A definire l’assetto dei poteri tuttora in vigore fra centro e periferia era stata la riforma del Titolo V della Costituzione, voluta dal centrosinistra nel 2001 per frenare l’avanzata della Lega sull’onda del federalismo (con tratti separatisti). Gli effetti si videro subito. Ed erano pesanti: una frammentazione che di fatto creò 20 sistemi sanitari diversi,  tanti quante erano le Regioni, e -insieme- un aumento delle diseguaglianze fra le diverse parti del Paese. Fu così che esplose il fenomeno avvilente del turismo della salute, con migliaia di italiani che si spostavano in regioni diverse dalla propria per usufruire di servizi ritenuti migliori. Il tutto senza che ne beneficiasse la trasparenza e venisse sconfitto il tarlo della corruzione. Anzi.

Un disastro, insomma. Non solo politico e culturale, ma anche per la vita civile nella sua concretezza.  Che poi è il campo su cui si misura davvero il tasso di fiducia dei cittadini verso le istituzioni. Il Coronavirus ha fatto deflagrare la sanità dai mille volti. Serve a poco soffermarsi ancora sul festival delle dichiarazioni e delle decisioni prese dai presidenti delle Regioni nell’ultimo anno. Il Paese ha indossato l’abito di Arlecchino procedendo in ordine sparso sia sulle regole da rispettare per evitare i contagi sia sulle riaperture-chiusure delle scuole, tanto per citare alcune fra le disparità più forti che hanno provocato disorientamento e gravi disagi. E l’operazione vaccini ha ribaltato classifiche di merito che ritenevamo consolidate: il Lazio, che con Roma è sempre stato considerato simbolo di una burocrazia invasiva e inconcludente, a sorpresa ha brillato per rapidità e precisione, mettendo subito in sicurezza le fasce più fragili della popolazione, mentre la Toscana, indicata per anni come un modello, è finita a fare il fanalino di coda per le vaccinazioni degli over 80.

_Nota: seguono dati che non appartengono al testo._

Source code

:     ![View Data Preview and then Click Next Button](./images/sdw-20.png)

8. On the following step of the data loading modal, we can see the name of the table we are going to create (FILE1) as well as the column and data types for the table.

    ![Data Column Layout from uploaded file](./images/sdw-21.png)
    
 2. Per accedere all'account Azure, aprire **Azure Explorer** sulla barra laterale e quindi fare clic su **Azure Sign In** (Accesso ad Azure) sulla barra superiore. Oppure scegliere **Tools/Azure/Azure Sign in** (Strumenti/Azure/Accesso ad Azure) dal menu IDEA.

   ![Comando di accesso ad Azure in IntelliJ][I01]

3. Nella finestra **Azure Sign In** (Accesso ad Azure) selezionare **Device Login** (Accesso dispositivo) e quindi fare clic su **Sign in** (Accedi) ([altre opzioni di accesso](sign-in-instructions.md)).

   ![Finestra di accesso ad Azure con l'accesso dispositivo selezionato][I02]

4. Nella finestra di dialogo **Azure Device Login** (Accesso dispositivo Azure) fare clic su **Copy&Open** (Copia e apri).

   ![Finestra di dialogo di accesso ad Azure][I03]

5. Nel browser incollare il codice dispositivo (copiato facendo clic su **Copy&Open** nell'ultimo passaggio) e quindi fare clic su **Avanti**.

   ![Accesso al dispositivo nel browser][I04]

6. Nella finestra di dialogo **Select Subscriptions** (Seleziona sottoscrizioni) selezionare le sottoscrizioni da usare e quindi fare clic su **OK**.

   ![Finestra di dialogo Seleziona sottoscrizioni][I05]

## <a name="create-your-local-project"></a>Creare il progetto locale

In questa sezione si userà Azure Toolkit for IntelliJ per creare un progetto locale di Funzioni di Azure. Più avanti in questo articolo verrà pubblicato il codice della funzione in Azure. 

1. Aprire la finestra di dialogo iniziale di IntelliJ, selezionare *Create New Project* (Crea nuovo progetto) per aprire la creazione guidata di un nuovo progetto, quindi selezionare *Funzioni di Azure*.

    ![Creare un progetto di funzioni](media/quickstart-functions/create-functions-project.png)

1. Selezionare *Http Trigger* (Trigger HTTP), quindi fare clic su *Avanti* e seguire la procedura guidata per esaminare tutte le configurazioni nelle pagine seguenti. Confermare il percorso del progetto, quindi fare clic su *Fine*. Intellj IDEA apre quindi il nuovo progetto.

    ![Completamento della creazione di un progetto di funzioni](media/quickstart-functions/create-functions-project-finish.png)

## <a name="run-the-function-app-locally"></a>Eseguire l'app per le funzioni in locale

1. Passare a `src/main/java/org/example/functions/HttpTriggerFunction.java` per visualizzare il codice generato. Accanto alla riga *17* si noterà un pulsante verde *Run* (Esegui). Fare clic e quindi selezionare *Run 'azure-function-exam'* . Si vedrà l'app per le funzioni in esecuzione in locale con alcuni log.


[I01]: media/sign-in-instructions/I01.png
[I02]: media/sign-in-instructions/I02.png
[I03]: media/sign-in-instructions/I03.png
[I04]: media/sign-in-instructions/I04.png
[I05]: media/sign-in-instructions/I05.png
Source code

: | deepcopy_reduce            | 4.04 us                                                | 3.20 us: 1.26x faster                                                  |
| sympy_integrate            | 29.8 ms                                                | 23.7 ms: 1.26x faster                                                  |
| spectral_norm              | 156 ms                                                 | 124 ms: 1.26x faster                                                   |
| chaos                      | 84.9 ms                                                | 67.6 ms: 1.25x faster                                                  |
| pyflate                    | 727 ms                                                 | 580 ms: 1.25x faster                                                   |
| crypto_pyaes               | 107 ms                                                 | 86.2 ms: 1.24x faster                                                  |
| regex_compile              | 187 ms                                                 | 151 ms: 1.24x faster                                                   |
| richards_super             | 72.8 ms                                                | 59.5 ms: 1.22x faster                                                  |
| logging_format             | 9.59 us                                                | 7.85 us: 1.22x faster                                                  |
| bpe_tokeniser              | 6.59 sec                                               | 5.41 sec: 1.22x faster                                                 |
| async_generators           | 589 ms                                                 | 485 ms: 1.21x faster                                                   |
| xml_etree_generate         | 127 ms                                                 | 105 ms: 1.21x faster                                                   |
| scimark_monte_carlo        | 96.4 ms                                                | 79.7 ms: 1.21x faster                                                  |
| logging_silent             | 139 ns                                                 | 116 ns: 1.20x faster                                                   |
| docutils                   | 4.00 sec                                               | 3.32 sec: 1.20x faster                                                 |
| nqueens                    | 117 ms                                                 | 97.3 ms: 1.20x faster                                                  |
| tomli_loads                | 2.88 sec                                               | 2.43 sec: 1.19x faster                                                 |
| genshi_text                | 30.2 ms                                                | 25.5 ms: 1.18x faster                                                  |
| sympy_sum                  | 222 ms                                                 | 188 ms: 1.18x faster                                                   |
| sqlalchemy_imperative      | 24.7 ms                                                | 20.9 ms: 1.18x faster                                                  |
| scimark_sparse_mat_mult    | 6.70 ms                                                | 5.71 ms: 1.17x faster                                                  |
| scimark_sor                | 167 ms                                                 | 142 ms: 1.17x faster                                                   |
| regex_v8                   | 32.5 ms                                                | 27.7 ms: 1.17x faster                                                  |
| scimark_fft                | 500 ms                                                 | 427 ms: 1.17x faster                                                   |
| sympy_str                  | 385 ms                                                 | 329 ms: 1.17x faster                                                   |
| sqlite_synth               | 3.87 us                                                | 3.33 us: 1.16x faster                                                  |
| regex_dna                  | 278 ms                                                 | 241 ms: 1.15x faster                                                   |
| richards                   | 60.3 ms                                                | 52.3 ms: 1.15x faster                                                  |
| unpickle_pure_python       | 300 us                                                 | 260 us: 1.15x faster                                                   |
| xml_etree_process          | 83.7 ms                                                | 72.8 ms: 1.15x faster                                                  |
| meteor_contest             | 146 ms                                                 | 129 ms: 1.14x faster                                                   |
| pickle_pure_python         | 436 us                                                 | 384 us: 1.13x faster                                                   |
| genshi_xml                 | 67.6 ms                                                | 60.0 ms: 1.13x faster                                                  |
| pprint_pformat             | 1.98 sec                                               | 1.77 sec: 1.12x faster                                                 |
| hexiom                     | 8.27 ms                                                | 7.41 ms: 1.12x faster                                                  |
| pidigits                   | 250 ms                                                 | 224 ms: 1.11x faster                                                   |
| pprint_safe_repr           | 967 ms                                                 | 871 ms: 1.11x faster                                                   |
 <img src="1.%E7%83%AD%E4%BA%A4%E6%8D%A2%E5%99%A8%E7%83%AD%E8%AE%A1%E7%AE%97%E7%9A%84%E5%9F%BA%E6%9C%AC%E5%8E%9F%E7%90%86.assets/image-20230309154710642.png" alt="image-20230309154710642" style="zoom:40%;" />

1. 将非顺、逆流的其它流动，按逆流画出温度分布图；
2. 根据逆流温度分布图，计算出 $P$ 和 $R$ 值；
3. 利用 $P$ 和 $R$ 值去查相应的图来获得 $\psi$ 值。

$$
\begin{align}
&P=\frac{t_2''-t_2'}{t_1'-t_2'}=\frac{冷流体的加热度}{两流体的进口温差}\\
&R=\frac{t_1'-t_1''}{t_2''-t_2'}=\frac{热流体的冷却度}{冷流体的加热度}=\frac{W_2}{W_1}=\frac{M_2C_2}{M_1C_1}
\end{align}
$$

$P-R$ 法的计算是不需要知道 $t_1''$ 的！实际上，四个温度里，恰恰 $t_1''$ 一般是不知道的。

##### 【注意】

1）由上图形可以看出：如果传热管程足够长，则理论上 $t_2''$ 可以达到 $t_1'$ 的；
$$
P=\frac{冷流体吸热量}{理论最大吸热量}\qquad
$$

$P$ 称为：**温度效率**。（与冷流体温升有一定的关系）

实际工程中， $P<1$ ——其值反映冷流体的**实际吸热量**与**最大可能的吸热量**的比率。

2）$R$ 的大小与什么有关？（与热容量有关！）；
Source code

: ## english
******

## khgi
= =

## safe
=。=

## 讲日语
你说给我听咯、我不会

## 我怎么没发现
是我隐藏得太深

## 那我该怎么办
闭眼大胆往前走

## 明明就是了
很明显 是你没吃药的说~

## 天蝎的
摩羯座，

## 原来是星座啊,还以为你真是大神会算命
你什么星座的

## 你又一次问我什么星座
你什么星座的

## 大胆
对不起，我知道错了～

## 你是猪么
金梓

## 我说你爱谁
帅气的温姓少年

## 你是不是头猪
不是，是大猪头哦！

Il governo guidato da Mario Draghi, che si è insediato il 13 febbraio scorso, ha cercato di dare una sterzata con due mosse. Politicamente è andato all’offensiva con i colossi dell’industria farmaceutica, convincendo la Commissione  europea ad assumere una linea più dura per ottenere il rispetto dei contratti e delle promesse forniture di vaccini; sul piano organizzativo ha invece cambiato la cabina centrale di regia nominando commissario all’emergenza il generale di Corpo d’Armata Francesco Paolo Figliuolo e affiancandogli il nuovo capo della  Protezione Civile, Fabrizio Curcio. Un svolta di stampo militare, dunque, con uomini di provata esperienza e capacità per accelerare la campagna di immunizzazione degli italiani. Eppure… 

Eppure i problemi persistono. Dovuti non soltanto al numero insufficiente delle dosi che arrivano nel nostro Paese. Il motivo è semplice: puoi cambiare la testa, ma se il corpo risponde ad altre centrali difficilmente raggiungerai l’obiettivo. Lo Stato nomina i comandanti, però truppe (il personale) e caserme (le strutture)  dipendono in larga misura dalle Regioni.  Il nodo è questo, al di là delle rassicurazioni sulla reciproca volontà di collaborazione. 

L’articolo 32 della Costituzione recita:  “La Repubblica tutela la salute come fondamentale diritto dell’individuo e interesse della collettività, e garantisce cure gratuite agli indigenti”. Nello scorso febbraio una sentenza della Corte Costituzionale ha sancito che in caso di pandemie tocca allo Stato difendere la salute dei cittadini su tutto il territorio nazionale. Ma questi sono i principii ispiratori: servono delle buone  leggi per realizzarli. E allora, mentre sul campo medici e infermieri continuano a sbattersi per salvare il maggior numero possibile di vite, in Parlamento sarebbe ora che si riaprisse la pratica della sanità pubblica (ma anche privata) per rimettere ordine e razionalità nel comparto più delicato di tutti. Nelle emergenze, certo, ma anche nella normalità quotidiana che prima o poi, alzando preghiere o facendo scongiuri, ritornerà.